Die Post hat vor einiger Zeit einen neuen Service ,PromoPost selektiv teiladressiert” lanciert.  Dabei handelt es sich um Werbesendungen, die Adressen tragen wie: ,An die Gartenfreunde des Hauses, Blumenstrasse 24, 8000 Zürich”. Der Briefträger wirft solcherart adressierte Webebriefe in alle Briefkästen eines Hauses, auch wenn die Empfänger mit einem ,Stopp”-Kleber anzeigen, dass sie von Werbesendungen verschont bleiben wollen.

Nach Auffassung der Stiftung für Konsumentenschutz untergräbt diese Dienstleistung der Post das Recht auf Annahmeverweigerung.
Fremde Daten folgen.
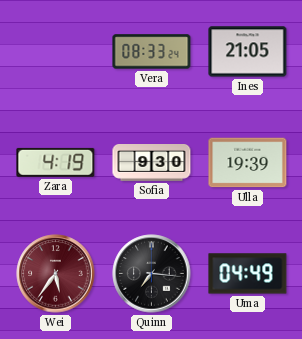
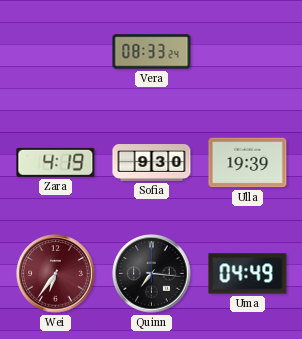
Ines: 21:05 -> none
Wei: 5:36 -> 6:36
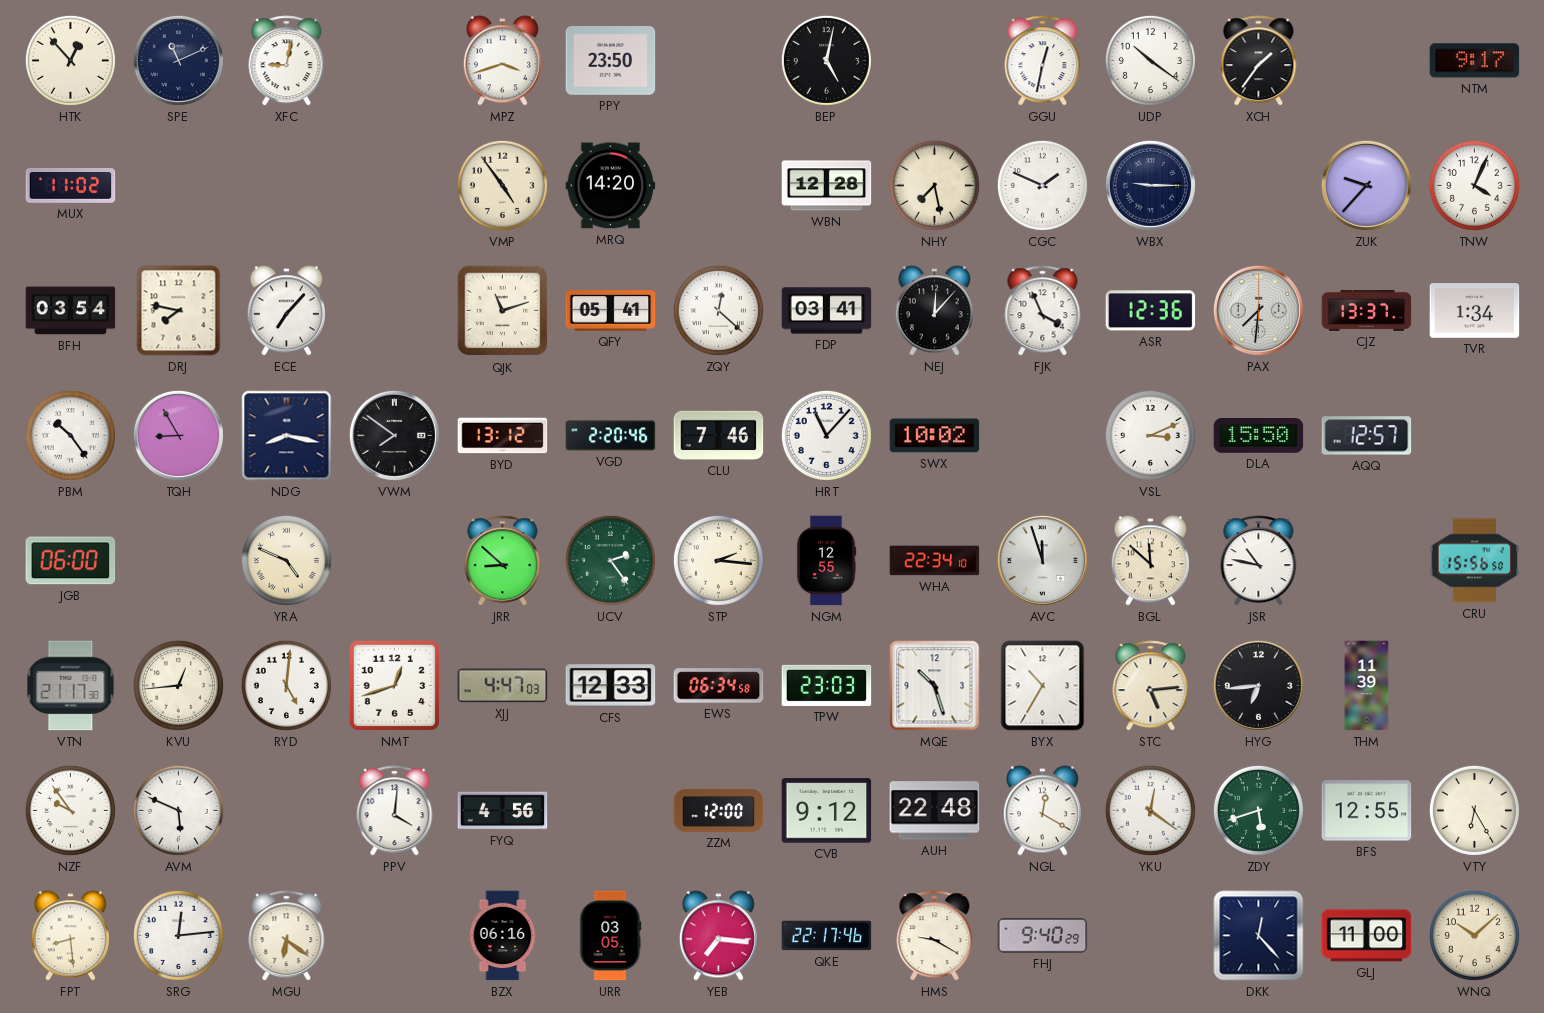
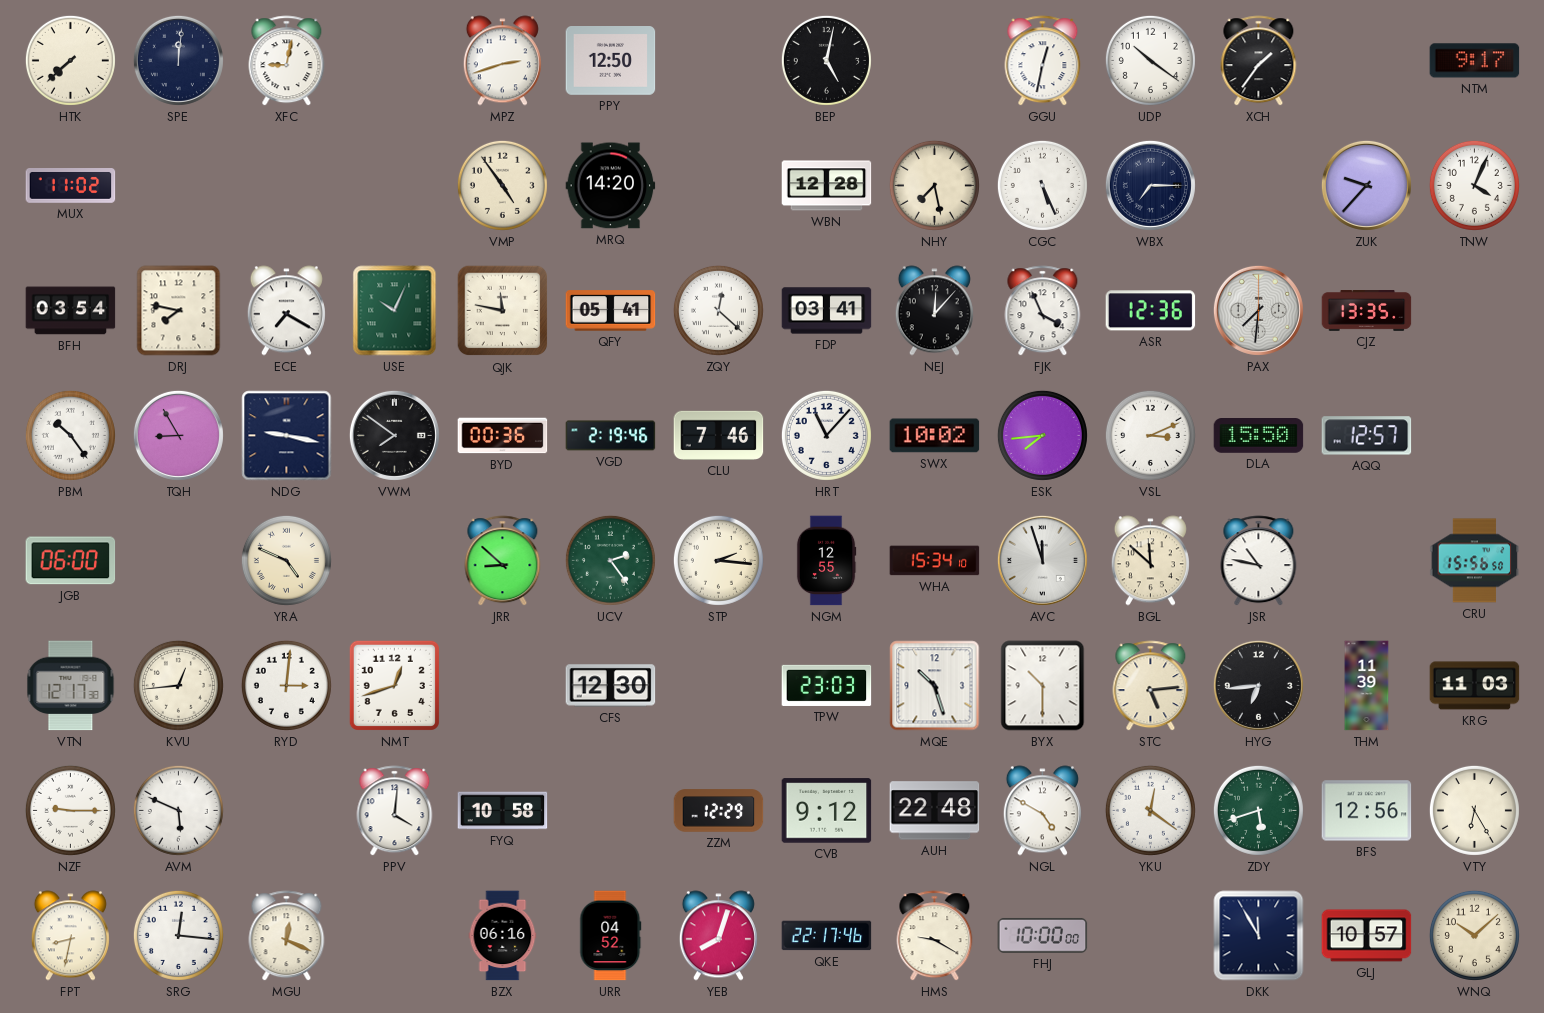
HTK: 12:53 -> 7:38
SPE: 11:11 -> 12:01
MPZ: 3:42 -> 2:42
PPY: 23:50 -> 12:50
CGC: 1:49 -> 5:26
WBX: 9:15 -> 7:15
ECE: 7:07 -> 7:20
USE: none -> 10:04
QJK: 11:12 -> 11:47
CJZ: 13:37 -> 13:35
TVR: 1:34 -> none
NDG: 8:17 -> 9:17
BYD: 13:12 -> 00:36
VGD: 2:20 -> 2:19
ESK: none -> 7:44
WHA: 22:34 -> 15:34
VTN: 21:17 -> 12:17
RYD: 5:01 -> 3:01
XJJ: 4:47 -> none
CFS: 12:33 -> 12:30
EWS: 06:34 -> none
BYX: 10:35 -> 10:30
KRG: none -> 11:03
NZF: 9:54 -> 9:15
FYQ: 4:56 -> 10:58
ZZM: 12:00 -> 12:29
NGL: 12:20 -> 4:50
BFS: 12:55 -> 12:56
FPT: 8:29 -> 8:32
SRG: 12:14 -> 12:16
MGU: 6:21 -> 12:19
URR: 03:05 -> 04:52
YEB: 7:16 -> 8:03
FHJ: 9:40 -> 10:00
DKK: 12:23 -> 11:55
GLJ: 11:00 -> 10:57
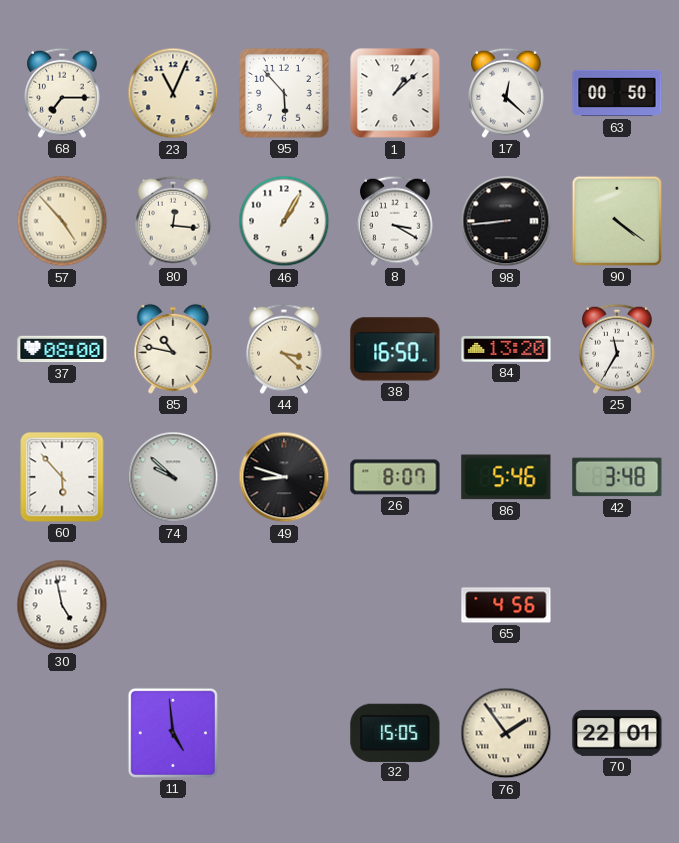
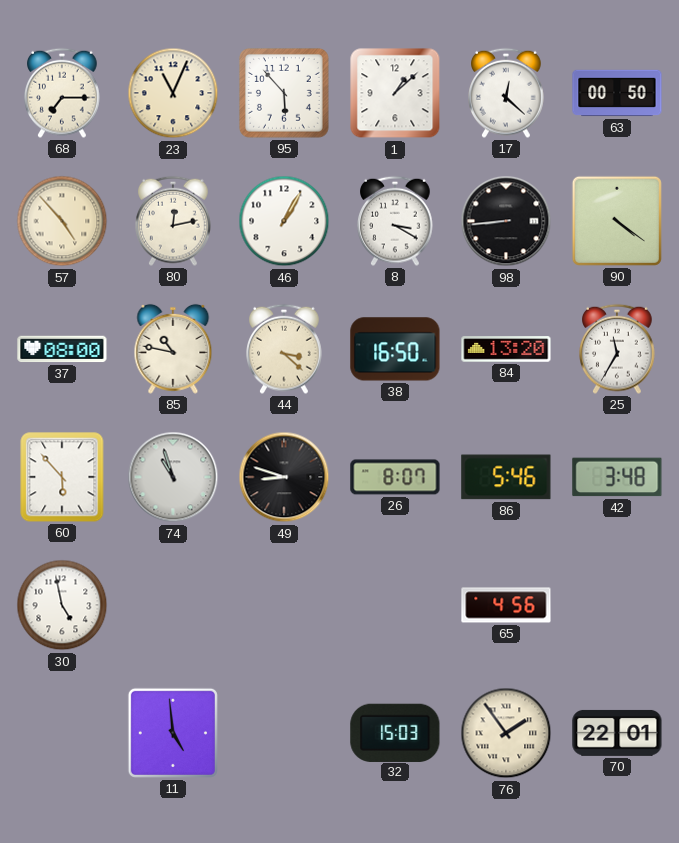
80: 12:16 -> 12:13
74: 9:52 -> 10:57
32: 15:05 -> 15:03
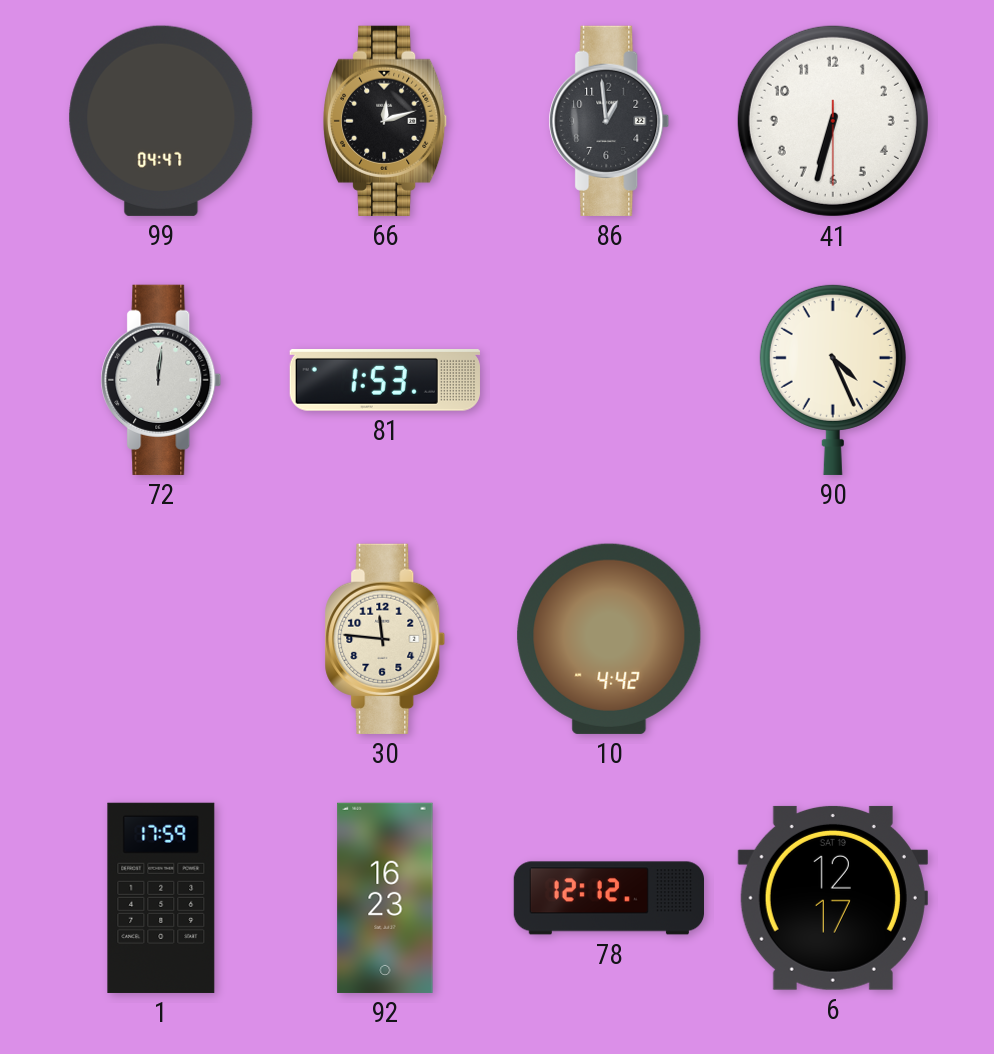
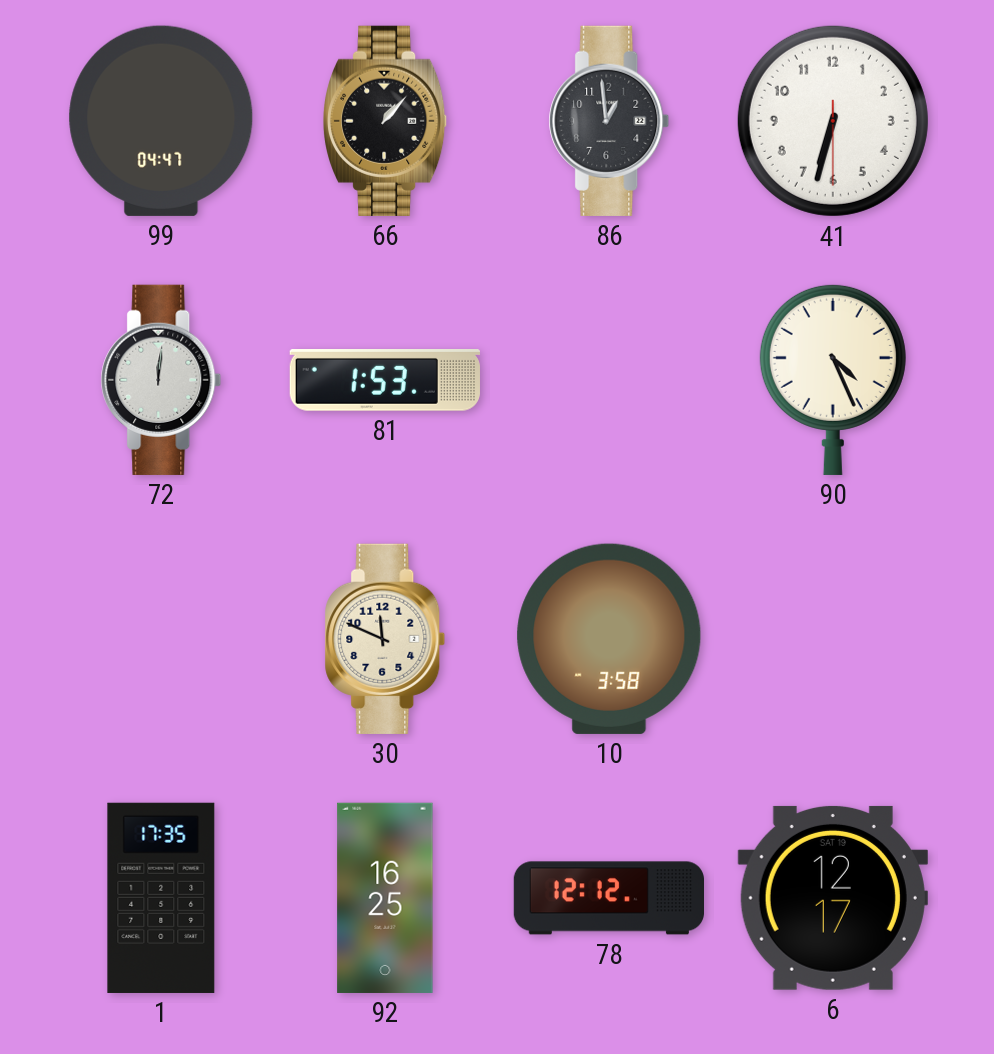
66: 12:12 -> 1:07
30: 11:46 -> 11:49
10: 4:42 -> 3:58
1: 17:59 -> 17:35
92: 16:23 -> 16:25
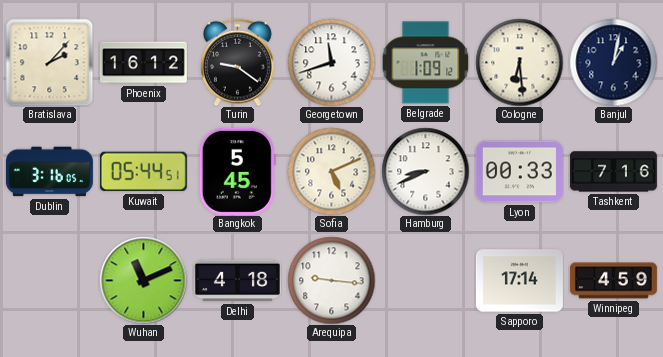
Nachdem die Stiftung deswegen erfolglos bei der Post vorstellig wurde, wandte sie sich an Bundesrat Leuenberger. Das UVEK kam zu folgenden Schlüssen: Die Zustellung des von der Post neu lancierten Produktes in alle Briefkästen, also auch in diejenige mit einem ,Stopp Reklame”-Kleber, missachtet das Recht des Empfängers auf Annahmeverweigerung. Bringt der Empfänger auf seinem Briefkasten den entsprechenden Kleber an, macht er von seinem Annahmeverweigerungsrecht Gebrauch und verweigert die Annahme von Reklame- und Werbesendungen.

Bundesrat Leuenberger erwartet deshalb, dass das Unternehmen für die Beachtung der ,Stopp Reklame”-Kleber auch im Fall dieser teiladressierten Werbesendungen sorgt. Er empfiehlt der Post zudem, künftig gegebenenfalls vor der Lancierung neuer Produkte mit der Konsumentenseite das Gespräch zu suchen, um mögliche Schwierigkeiten abzuklären.